Esther Chahin
Em 2024, Sofía Vergara recebeu sua primeira indicação ao Emmy como protagonista. A colombiana concorre na categoria de Melhor Atriz em Série Limitada ou Antologia ou Telefilme. Por sua vez, o título que lhe rendeu o destaque foi Griselda, lançado pela Netflix em Janeiro. A produção, dirigida por Andrés Baiz, debruça-se sobre a história da narcotraficante natural da Colômbia, Griselda Blanco. Ela fundou um dos cartéis de tráfico mais lucrativos da história e dominou o comércio de cocaína em Miami durante as décadas de 1970 e 1980, sendo assassinada em 2012, aos 69 anos.
Dividida em seis episódios, a minissérie percorre a história de Griselda desde a separação de seu segundo marido, Alberto Bravo, até a condenação em 1985. A narrativa se desenrola em torno dos membros da família da personagem, que inclui seus quatro filhos, Uber, Dixon, Oswaldo e Michael, além de seu terceiro e último marido, Darío Sapúlveda. Os principais cúmplices e parceiros que a auxiliaram no desenvolvimento de seu cartel, como a família Ochoa, também desempenham importante papel no decorrer da trama, assim como os investigadores que acompanhavam seus passos.

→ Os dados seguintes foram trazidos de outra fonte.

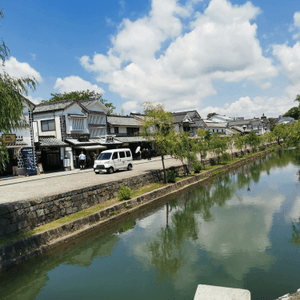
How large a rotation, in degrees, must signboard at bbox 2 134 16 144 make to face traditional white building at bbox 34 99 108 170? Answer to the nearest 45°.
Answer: approximately 135° to its left

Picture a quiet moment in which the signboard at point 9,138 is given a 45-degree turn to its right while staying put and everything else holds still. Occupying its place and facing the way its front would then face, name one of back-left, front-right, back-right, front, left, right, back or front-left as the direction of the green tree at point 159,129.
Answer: left

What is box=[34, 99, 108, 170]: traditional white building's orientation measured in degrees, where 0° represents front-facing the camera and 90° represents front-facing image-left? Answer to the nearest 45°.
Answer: approximately 315°

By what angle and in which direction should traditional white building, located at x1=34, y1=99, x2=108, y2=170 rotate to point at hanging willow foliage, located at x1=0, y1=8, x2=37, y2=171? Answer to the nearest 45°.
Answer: approximately 45° to its right

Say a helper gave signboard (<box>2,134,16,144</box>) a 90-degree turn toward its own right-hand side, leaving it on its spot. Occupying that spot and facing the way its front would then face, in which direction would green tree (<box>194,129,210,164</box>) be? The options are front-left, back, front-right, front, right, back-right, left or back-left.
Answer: back

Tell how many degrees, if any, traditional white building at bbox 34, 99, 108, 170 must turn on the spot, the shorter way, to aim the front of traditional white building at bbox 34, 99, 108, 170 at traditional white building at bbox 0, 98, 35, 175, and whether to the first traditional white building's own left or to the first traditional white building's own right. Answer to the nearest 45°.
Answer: approximately 90° to the first traditional white building's own right

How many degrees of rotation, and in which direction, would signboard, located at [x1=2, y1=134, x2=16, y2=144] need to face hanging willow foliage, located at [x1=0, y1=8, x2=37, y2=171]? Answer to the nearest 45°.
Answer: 0° — it already faces it

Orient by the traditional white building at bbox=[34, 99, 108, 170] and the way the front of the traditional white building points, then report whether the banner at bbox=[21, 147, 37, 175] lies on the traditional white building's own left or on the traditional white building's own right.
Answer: on the traditional white building's own right

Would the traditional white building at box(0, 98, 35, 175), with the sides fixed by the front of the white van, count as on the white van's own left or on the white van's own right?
on the white van's own right

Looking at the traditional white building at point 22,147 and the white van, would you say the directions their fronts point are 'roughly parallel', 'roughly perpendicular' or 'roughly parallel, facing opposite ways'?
roughly perpendicular

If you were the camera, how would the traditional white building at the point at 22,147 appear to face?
facing the viewer and to the right of the viewer

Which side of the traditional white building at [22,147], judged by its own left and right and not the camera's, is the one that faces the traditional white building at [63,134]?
left
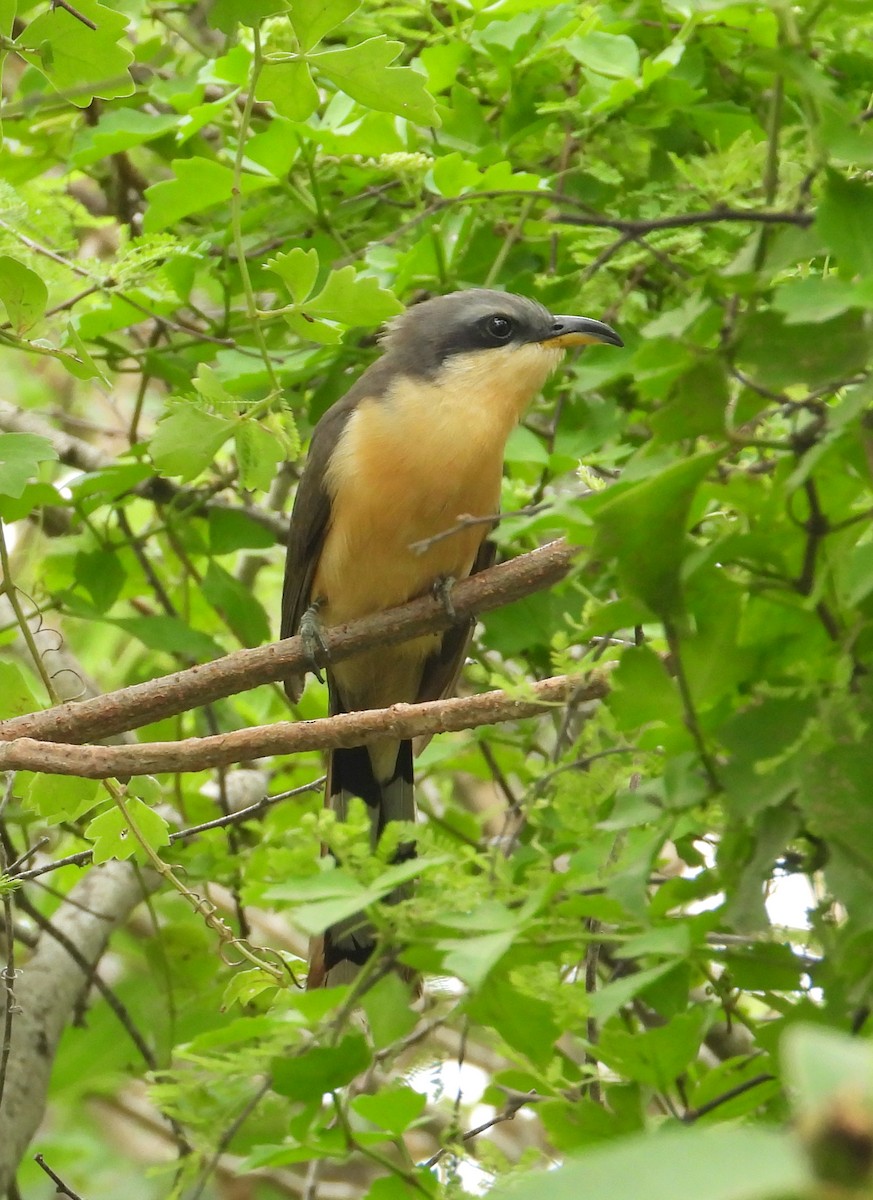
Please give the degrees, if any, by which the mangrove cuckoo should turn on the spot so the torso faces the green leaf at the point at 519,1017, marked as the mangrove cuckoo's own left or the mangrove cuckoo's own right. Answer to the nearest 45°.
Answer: approximately 45° to the mangrove cuckoo's own right

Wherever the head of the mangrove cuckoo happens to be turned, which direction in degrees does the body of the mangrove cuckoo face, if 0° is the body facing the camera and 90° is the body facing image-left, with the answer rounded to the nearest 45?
approximately 315°

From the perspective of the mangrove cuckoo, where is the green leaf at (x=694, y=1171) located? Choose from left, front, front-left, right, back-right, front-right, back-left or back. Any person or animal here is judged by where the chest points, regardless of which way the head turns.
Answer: front-right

Não é incomum que os vilões conquistem o público com seu carisma controverso. Para Villanelle, por exemplo, um vestido rosa bufante e um humor pouco usual foram suficientes para ofuscar todos os ‘bonzinhos’ de Killing Eve (2018-2022). Em Griselda, porém, são visíveis os esforços para que o espectador se simpatize pela protagonista. A tentativa pode surtir algum efeito, mas custa a complexidade de uma personagem como Griselda Blanco.
Em títulos da Netflix, há um vício no uso de modelos narrativos clássicos do mainstream e o seriado indicado ao Emmy de 2024 não contraria a tendência. Embutidas na narrativa, as tentativas de tornar a narcotraficante uma heroína são nocivas à produção. Por diversas vezes ao longo dos episódios, ‘La Madrina’ (como também era conhecida) se compadece com os assassinatos, defende pautas feministas e os direitos dos imigrantes latino-americanos, e procura refúgio nos braços de Darío – aqui, nosso ‘mocinho’ –, quando se vê desamparada. A apelação faz da obra a escolha errada ao espectador que procura embebedar-se com a realidade do universo dos cartéis colombianos.
A representação de Griselda não é apenas reducionista, mas também problemática. Ainda que a colombiana tenha sido considerada rainha do narcotráfico, a alcunha não lhe poupou da construção social do feminino quando representada na ficção. As escolhas da produção não foram feitas apenas pela praticidade de se seguir um modelo reproduzido inúmeras vezes: é intragável que uma mulher – sempre gentil e cuidadora – seja fria e cruel. Dificilmente retrataria-se Pablo Escobar recebendo o acalento de sua parceira enquanto lamenta as injustiças do narcotráfico, o que acontece com Griselda, ainda que o fundador do cartel de Medellín tenha relatado temer a também apelidada de ‘viúva negra’.
Embora a produção tenha ressalvas, Sofía Vergara, de fato, revolucionou sua carreira interpretando a gigante do tráfico de cocaína. Até então mais conhecida por dar vida à Gloria, em Modern Family, Vergara provou que seu talento não se restringe apenas ao cômico. Com próteses nos dentes e nariz, alterações nas sobrancelhas e muitos, muitos cigarros, a atriz percorreu cenas de tensão, violência, frustração e desespero sem dificuldades aparentes.
Os diversos extremos, no entanto, não foram o único destaque da estrela ao longo da produção. Entre o quarto e quinto episódio da minissérie, há um salto de quatro anos, período esse em que Griselda reformula desde o corte de cabelo até sua relação com a família. As bruscas mudanças no olhar, maneirismos e crenças de ‘La Madrina’, na pele de Sofía Vergara, bastariam para que o público captasse o avanço do tempo; o aviso estampando a primeira cena de Paraíso Perdido (o quinto episódio da trama) não passa de mera formalidade.
Mesmo trazendo uma representação controversa da protagonista, as seis horas de Griselda divididas em seis episódios retêm a atenção do espectador. As dificuldades da colombiana em se destacar no narcotráfico, bem como a sua imprevisibilidade quando consolida-se no negócio, estimula o público. Durante toda a minissérie, a pergunta que paira é ‘como acaba essa história?’. Os figurinos próprios da época e a Fotografia da produção não são simples detalhes dentro da narrativa: eles dilatam a pupila assim como os outros aspectos da minissérie. Por fim, resta alertar: a dose é pequena, mas Griselda gera abstinência.